Écrivez la suite du texte sur l’archipel de Belau à partir de sa dernière phrase.

### [Texte fourni]
+++

Des problèmes dans le “paradis”
VOUS arrive-t-il parfois d’être las de vivre dans une mêlée et de rêver de vous exiler sur une île du Pacifique pour échapper à vos tracas? Vous imaginez-vous goûtant à tous ces délices: les plages de sable, les lagons bleu foncé, les palmiers agités par le vent et la douce chaleur des eaux tropicales?
Belau (autrefois Palau) est un archipel de quelque 200 îles tropicales, inhabitées pour la plupart et qui ont un air de paradis: la température ne s’écarte guère de 27° C, la terre est fertile, les eaux très poissonneuses, et les habitants sont travailleurs et amicaux. En outre, ces îles sont situées bien loin des deux pôles de tension internationale, Washington et Moscou.
Mais malheureusement Belau porte des stigmates laissés par ce XXe siècle. Dirigé successivement par l’Allemagne, le Japon et les États-Unis, l’archipel fut le théâtre de carnages et d’importantes destructions pendant la Seconde Guerre mondiale. Aujourd’hui encore, les quelque 15 000 habitants de cette petite nation insulaire ressentent les effets des tensions qui opposent les grandes puissances pourtant éloignées. Une telle situation déplaît aux autochtones.
La pollution est l’un des fléaux modernes qui peut vous donner envie de fuir sur une île du Pacifique; pourtant, ce problème a également menacé Belau. En 1975, le Japon, l’une des premières puissances économiques au monde, conçut le projet de construction d’un port de transbordement pétrolier et d’un immense complexe industriel à Belau même. Ce devait être un port gigantesque, le plus grand du monde, avec des raffineries de pétrole, des installations pétrochimiques et des fonderies. Quant à l’île de Kayangel, peut-être la plus belle de toutes les îles de la Micronésie, on devait y construire une centrale nucléaire. La concentration de toutes ces industries allait nécessiter l’afflux d’un nombre de travailleurs étrangers et de leurs familles presque aussi élevé que celui de la population indigène.
Naturellement, la plupart des insulaires s’opposèrent violemment au projet, craignant qu’il ne nuise à la pureté de l’air, à la beauté des plages et à la faune sous-marine si abondante dans la région. Les habitants de Belau savent bien que, de temps immémorial, ils tirent leurs moyens de subsistance des récifs et des lagons qui ont été épargnés par la pollution. Ils ne veulent donc pas les voir contaminés en échange de l’acquisition d’un certain confort matériel. L’un des dirigeants de l’archipel a déclaré: “Les étrangers essaient de nous tenter avec des biens que nous ne possédons pas parce que nous n’en avons pas besoin. Quand ils parlent de Belau, ils confondent simplicité et pauvreté.” À la suite de l’hostilité des habitants, la menace industrielle a été écartée.

+++

(Entrées enregistrées)

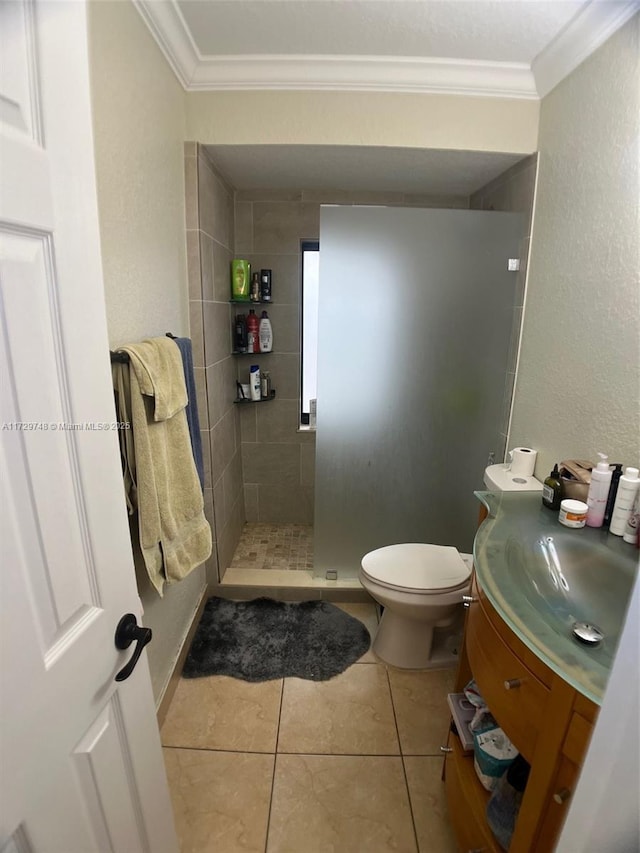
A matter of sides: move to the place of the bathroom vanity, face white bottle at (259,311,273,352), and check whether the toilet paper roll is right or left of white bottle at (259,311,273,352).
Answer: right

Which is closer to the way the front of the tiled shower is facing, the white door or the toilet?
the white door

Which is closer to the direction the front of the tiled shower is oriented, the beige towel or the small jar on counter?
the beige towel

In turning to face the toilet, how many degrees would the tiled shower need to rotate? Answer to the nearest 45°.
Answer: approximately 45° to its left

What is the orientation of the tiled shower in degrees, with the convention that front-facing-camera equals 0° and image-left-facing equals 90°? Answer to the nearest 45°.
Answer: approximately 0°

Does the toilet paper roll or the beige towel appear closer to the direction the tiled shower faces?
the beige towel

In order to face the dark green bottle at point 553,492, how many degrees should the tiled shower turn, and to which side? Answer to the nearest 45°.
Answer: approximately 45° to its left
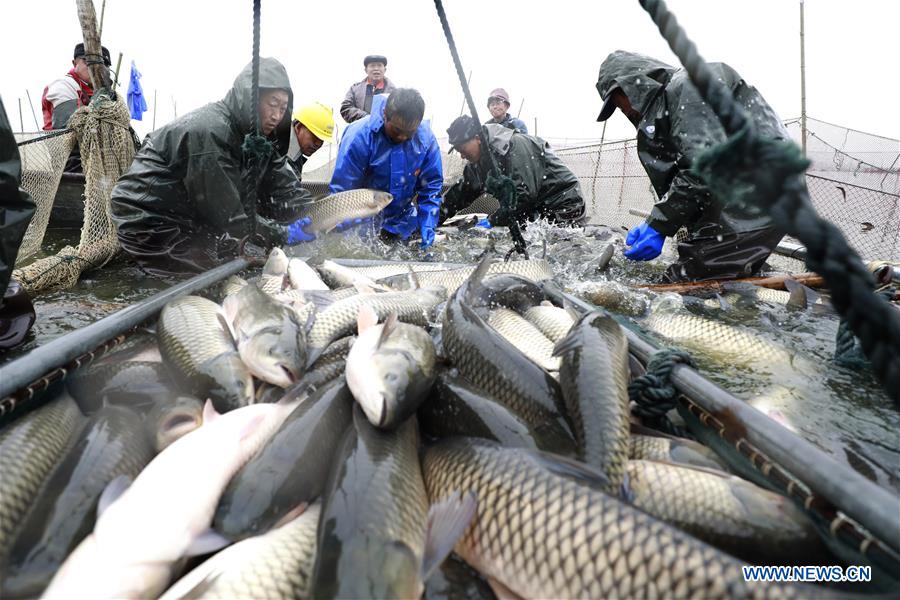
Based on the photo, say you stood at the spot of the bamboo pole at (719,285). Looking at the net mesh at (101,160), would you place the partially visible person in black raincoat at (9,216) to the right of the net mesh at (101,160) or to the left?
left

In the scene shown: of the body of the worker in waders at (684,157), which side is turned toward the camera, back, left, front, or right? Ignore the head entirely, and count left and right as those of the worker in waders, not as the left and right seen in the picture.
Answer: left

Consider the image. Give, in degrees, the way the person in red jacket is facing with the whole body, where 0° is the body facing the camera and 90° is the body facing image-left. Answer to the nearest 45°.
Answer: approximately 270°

+++

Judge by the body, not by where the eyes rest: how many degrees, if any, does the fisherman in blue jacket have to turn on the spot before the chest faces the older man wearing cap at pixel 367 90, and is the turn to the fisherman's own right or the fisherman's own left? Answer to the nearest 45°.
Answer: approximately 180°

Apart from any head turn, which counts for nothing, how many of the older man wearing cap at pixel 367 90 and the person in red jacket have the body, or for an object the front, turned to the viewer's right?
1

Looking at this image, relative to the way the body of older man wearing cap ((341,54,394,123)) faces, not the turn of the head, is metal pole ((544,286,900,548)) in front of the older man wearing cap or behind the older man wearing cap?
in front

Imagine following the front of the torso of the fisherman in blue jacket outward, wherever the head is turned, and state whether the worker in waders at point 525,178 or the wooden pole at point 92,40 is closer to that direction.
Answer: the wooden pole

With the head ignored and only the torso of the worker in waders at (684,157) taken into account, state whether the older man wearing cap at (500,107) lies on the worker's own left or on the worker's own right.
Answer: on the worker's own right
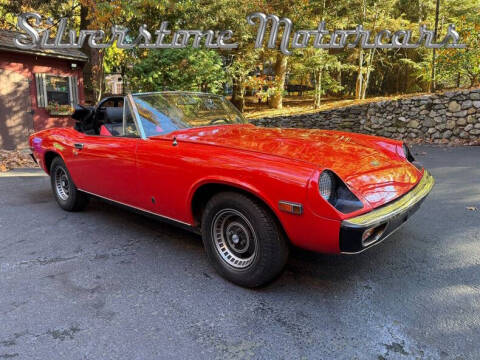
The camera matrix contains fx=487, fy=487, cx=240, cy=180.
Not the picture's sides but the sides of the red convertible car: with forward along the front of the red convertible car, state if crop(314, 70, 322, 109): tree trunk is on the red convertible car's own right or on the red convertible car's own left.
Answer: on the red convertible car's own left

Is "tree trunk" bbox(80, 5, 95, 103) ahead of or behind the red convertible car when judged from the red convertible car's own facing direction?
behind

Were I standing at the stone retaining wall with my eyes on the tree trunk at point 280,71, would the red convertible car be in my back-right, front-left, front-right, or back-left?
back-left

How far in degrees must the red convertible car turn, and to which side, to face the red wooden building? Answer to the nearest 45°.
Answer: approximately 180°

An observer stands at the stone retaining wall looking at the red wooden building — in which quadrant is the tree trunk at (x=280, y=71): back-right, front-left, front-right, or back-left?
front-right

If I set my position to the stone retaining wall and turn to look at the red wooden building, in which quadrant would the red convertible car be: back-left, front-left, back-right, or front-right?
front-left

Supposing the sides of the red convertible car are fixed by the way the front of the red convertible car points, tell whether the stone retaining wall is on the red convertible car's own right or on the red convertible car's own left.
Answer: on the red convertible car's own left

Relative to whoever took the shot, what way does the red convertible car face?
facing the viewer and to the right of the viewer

+++

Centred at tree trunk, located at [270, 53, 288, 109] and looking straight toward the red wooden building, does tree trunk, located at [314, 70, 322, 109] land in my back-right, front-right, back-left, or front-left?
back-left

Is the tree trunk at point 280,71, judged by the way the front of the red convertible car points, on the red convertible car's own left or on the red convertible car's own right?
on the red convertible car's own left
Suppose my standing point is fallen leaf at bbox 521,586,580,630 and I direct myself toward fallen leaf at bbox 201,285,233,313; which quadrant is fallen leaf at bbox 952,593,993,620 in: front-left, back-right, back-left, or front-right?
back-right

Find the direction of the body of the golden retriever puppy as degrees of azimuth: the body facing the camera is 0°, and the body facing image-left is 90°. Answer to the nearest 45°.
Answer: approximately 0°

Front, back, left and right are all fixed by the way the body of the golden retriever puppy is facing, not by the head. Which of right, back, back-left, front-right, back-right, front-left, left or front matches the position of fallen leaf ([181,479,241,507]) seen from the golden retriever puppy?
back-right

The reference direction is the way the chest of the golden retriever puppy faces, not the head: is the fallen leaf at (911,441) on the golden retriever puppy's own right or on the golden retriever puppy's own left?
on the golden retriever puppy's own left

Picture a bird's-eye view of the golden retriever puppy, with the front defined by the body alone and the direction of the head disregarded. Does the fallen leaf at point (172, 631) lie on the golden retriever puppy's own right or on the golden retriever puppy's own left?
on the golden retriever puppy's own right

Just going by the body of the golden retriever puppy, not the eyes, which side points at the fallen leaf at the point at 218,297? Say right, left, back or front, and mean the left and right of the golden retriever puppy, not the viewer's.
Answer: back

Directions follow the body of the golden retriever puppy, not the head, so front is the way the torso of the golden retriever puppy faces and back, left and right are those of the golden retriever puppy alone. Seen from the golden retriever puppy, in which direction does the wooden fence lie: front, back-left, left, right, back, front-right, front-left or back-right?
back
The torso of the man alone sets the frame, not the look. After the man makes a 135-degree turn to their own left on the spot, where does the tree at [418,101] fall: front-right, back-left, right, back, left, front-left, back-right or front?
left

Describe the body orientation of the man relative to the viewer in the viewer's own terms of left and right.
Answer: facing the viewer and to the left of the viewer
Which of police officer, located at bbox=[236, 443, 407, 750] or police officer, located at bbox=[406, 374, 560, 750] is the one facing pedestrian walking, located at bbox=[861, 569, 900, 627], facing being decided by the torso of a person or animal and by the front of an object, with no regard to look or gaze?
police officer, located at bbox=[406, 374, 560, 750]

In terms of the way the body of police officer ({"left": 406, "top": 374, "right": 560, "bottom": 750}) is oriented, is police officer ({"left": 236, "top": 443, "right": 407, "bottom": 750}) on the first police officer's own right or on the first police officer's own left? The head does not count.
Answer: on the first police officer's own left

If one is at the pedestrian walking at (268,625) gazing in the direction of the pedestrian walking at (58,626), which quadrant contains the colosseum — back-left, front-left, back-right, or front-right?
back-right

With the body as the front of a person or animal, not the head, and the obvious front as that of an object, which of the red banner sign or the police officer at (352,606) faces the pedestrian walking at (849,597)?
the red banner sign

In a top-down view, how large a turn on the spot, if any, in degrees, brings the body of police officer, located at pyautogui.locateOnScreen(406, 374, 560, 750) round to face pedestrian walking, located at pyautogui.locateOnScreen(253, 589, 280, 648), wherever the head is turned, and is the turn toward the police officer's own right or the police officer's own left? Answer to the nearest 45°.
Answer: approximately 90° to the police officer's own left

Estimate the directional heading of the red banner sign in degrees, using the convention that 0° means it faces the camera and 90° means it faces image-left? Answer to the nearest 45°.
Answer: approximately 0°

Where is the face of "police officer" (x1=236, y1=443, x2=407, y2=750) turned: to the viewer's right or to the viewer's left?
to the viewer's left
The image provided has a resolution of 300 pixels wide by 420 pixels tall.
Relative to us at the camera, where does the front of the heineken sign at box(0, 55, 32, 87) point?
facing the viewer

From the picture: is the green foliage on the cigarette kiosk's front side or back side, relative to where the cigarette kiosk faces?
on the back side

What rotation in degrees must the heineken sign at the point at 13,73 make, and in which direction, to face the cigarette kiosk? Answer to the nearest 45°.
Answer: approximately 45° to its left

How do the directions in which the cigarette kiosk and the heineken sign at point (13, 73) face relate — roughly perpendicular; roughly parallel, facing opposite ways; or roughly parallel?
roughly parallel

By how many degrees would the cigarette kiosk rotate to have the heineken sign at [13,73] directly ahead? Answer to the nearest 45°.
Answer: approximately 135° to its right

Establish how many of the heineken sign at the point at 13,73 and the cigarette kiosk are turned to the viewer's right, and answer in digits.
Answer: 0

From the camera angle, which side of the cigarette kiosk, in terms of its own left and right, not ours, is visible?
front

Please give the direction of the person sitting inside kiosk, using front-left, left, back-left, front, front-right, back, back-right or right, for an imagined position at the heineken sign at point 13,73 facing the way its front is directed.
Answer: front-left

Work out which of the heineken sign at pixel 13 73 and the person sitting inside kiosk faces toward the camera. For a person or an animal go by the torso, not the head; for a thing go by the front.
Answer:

+++

### [Résultat obtenu]
La question des armes nucléaires
Mais peut-être serait-ce pour échapper aux menaces de guerre et à la course aux armements nucléaires que vous aimeriez élire domicile sur une île des tropiques? Dans ce cas, Belau risque de vous décevoir. En 1983, cette question fut précisément l’objet d’un débat animé.
Après la défaite du Japon, pays qui avait Belau sous sa domination, la tutelle de ce territoire fut confiée en 1947 aux États-Unis par l’ONU. Mais récemment, le gouvernement américain a proposé d’abandonner l’administration du pays. Dans un document appelé “Contrat de libre association”, cette petite nation se vit donc offrir l’autonomie, à condition que la superpuissance de tutelle conserve ses droits militaires sur son territoire. Les habitants en retireraient de nombreux avantages matériels, et les États-Unis pourraient maintenir des installations militaires sur les îles. Et l’accord prévoyait d’une manière implicite que les États-Unis auraient le droit de faire circuler des armes nucléaires dans le pays.
Les termes de l’accord, il est vrai, étaient les suivants: “Le gouvernement américain n’autorisera la présence d’armements nucléaires à Belau que lorsqu’un transit terrestre ou aérien occasionnel l’exigera, en cas d’urgence proclamée par le président des États-Unis ou en état de guerre déclaré par le Congrès, et ce, afin de défendre les États-Unis ou Belau contre une attaque extérieure déjà déclenchée ou imminente.” Néanmoins, les habitants de Belau étaient inquiets quant à la signification réelle des mots “transit” et “aérien”.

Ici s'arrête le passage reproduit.